MURRAY F. BRENNAN (New York, NY): Cholecystectomy does not affect the outcome of pancreatic cancer. Cholecystectomy is associated with it as you so nicely said. I think it is what is called the “black swan syndrome.” We look for information that supports our biases, when we should be looking for information that proves our biases wrong. One way you might have done that was to take the survival from the date of cholecystectomy.

WILLIAM C. WOOD, M.D. (Atlanta, GA): I fear that this is the tip of the iceberg. If we look carefully at a variety of operations that are done before another operation, we will find that these are cases in which we are missing something. I think specifically of a series of chondrosarcomas of the pelvis I resected. Over 50 per cent of them had a lumbar laminectomy in the preceding 12 months because their symptoms were assumed to be the more common disease herniated disk than the more rare. This is an alert to all of us.
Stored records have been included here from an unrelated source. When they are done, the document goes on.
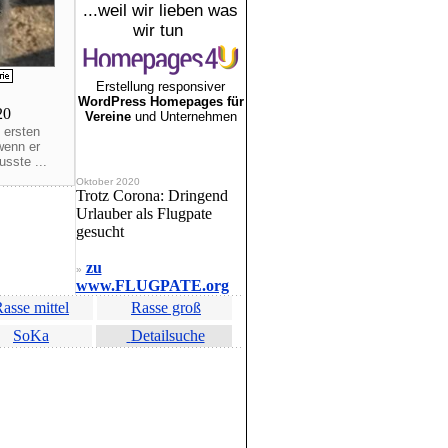
...weil wir lieben was
wir tun
Erstellung responsiver
WordPress Homepages für
020
Vereine
und Unternehmen
 ersten
wenn er
sste ...
Oktober 2020
Trotz Corona: Dringend
Urlauber als Flugpate
gesucht
zu
»
www.FLUGPATE.org
asse mittel
Rasse groß
SoKa
Detailsuche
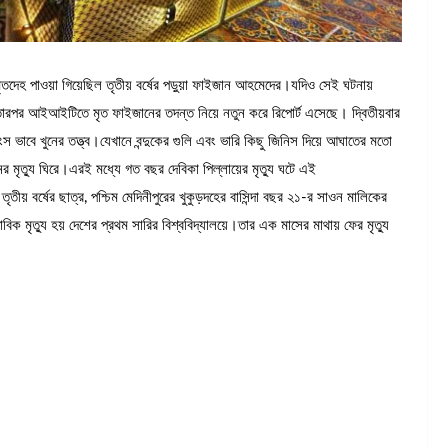
হ পাওয়া গিয়েছিল তৃতীয় বর্ষের পড়ুয়া ফাইজান আহমেদের।যদিও সেই ঘটনায়
ারপর আইআইটিতে মৃত ফাইজানের তদন্ত নিয়ে নতুন করে রিপোর্ট এসেছে। দ্বিতীয়বার
ৃশংস ভাবে খুনের তত্ত্ব।যেখানে বন্দুকের গুলি এবং ভারি কিছু জিনিস দিয়ে আঘাতের মতো
 মৃত্যু ঘিরে।এরই মধ্যে গত বছর দেবিকা পিল্লায়ের মৃত্যু ঘটে এই
তীয় বর্ষের ছাত্র, পশ্চিম মেদিনীপুরের খুকুড়দহের বাসিন্দা বছর ২১-র সাওন মালিকের
 মৃত্যু হয় দেশের প্রথম সারির বিশ্ববিদ্যালয়ে।তার এক মাসের মাথায় ফের মৃত্যু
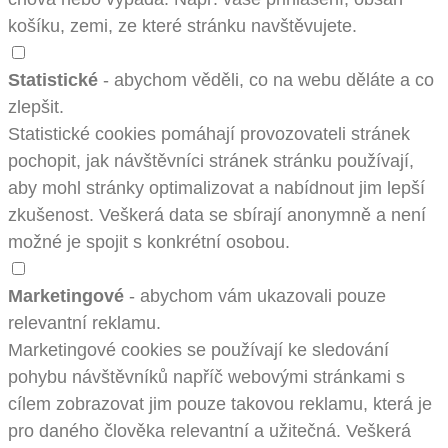
košíku, zemi, ze které stránku navštěvujete.
Statistické
- abychom věděli, co na webu děláte a co
zlepšit.
Statistické cookies pomáhají provozovateli stránek
pochopit, jak návštěvníci stránek stránku používají,
aby mohl stránky optimalizovat a nabídnout jim lepší
zkušenost. Veškerá data se sbírají anonymně a není
možné je spojit s konkrétní osobou.
Marketingové
- abychom vám ukazovali pouze
relevantní reklamu.
Marketingové cookies se používají ke sledování
pohybu návštěvníků napříč webovými stránkami s
cílem zobrazovat jim pouze takovou reklamu, která je
pro daného člověka relevantní a užitečná. Veškerá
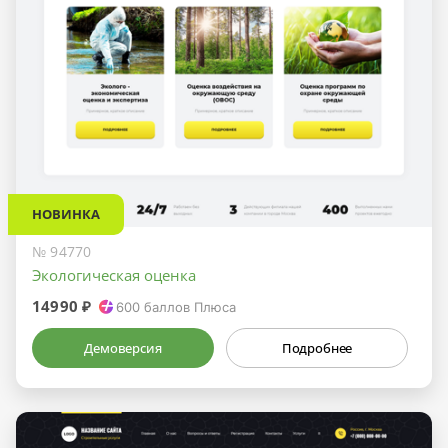
НОВИНКА
№ 94770
Экологическая оценка
14990 ₽
600
баллов Плюса
Демоверсия
Подробнее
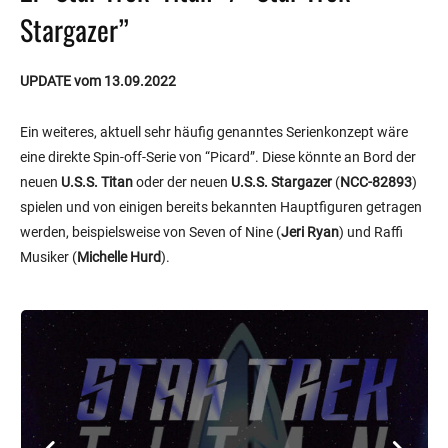
Stargazer”
UPDATE vom 13.09.2022
Ein weiteres, aktuell sehr häufig genanntes Serienkonzept wäre
eine direkte Spin-off-Serie von “Picard”. Diese könnte an Bord der
neuen
U.S.S. Titan
oder der neuen
U.S.S. Stargazer
(
NCC-82893
)
spielen und von einigen bereits bekannten Hauptfiguren getragen
werden, beispielsweise von Seven of Nine (
Jeri Ryan
) und Raffi
Musiker (
Michelle Hurd
).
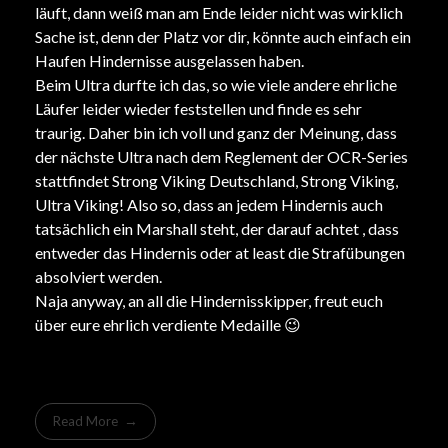
läuft, dann weiß man am Ende leider nicht was wirklich
Sache ist, denn der Platz vor dir, könnte auch einfach ein
Haufen Hindernisse ausgelassen haben.
Beim Ultra durfte ich das, so wie viele andere ehrliche
Läufer leider wieder feststellen und finde es sehr
traurig. Daher bin ich voll und ganz der Meinung, dass
der nächste Ultra nach dem Reglement der OCR-Series
stattfindet
Strong Viking Deutschland
,
Strong Viking
,
Ultra Viking
! Also so, dass an jedem Hindernis auch
tatsächlich ein Marshall steht, der darauf achtet , dass
entweder das Hindernis oder at least die Strafübungen
absolviert werden.
Naja anyway, an all die Hindernisskipper, freut euch
über eure ehrlich verdiente Medaille
😉
Read More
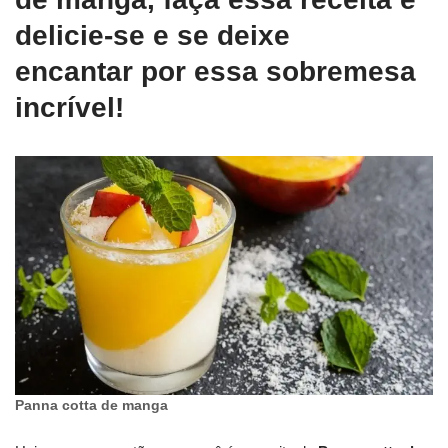
delicie-se e se deixe
encantar por essa sobremesa
incrível!
Panna cotta de manga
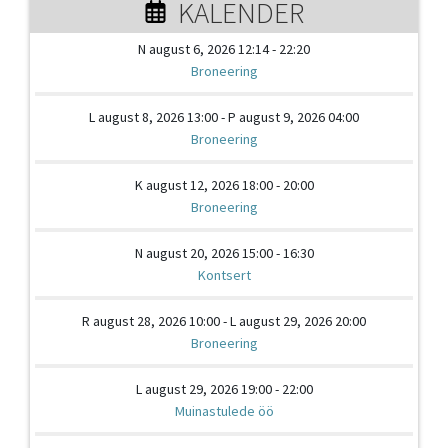
KALENDER
N august 6, 2026 12:14 - 22:20
Broneering
L august 8, 2026 13:00 - P august 9, 2026 04:00
Broneering
K august 12, 2026 18:00 - 20:00
Broneering
N august 20, 2026 15:00 - 16:30
Kontsert
R august 28, 2026 10:00 - L august 29, 2026 20:00
Broneering
L august 29, 2026 19:00 - 22:00
Muinastulede öö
STEPHEN H. GRAY, M.D. (Birmingham, AL; Closing Discussion): This points out the difference between association and causation and demonstrates that it may be impossible to tell the difference between a patient with symptoms of pancreatic cancer and gallbladder disease. Imaging studies may not show evidence of pancreatic cancer. If those patients do not get well after cholecystectomy and remain symptomatic, a red flag should go up, and you should evaluate those patients promptly for the possibility of other pathology.

KENNETH LIPSHY, M.D. (Hampton, VA): A retrospective review from our institution 10 years ago studied patients before and after the laparoscopic era. We assessed patients who were subsequently admitted within a 2- to 6-month time period after cholecystectomy to determine if there was an association of potentially missed lesions resulting from our rapid intervention in the laparoscopic cholecystectomy era versus the prior era when we tended to do a few more studies before an open operation. Often there appeared to be a rush to proceed with laparoscopic cholecystectomy, and occasionally another lesion was missed.

KAUSHIK MUKHERJEE, M.D. (Nashville, TN): Any thought of doing a preoperative endoscopic retrograde cholangiopancreatography, particularly in patients who were jaundiced?

STEPHEN H. GRAY, M.D. (Birmingham, AL; Closing Discussion): Our study was a retrospective study of the SEER database. An interesting question would be to prospectively collect this data so we could ascertain which patients undergoing cholecystectomy would benefit from an increased diagnostic workup.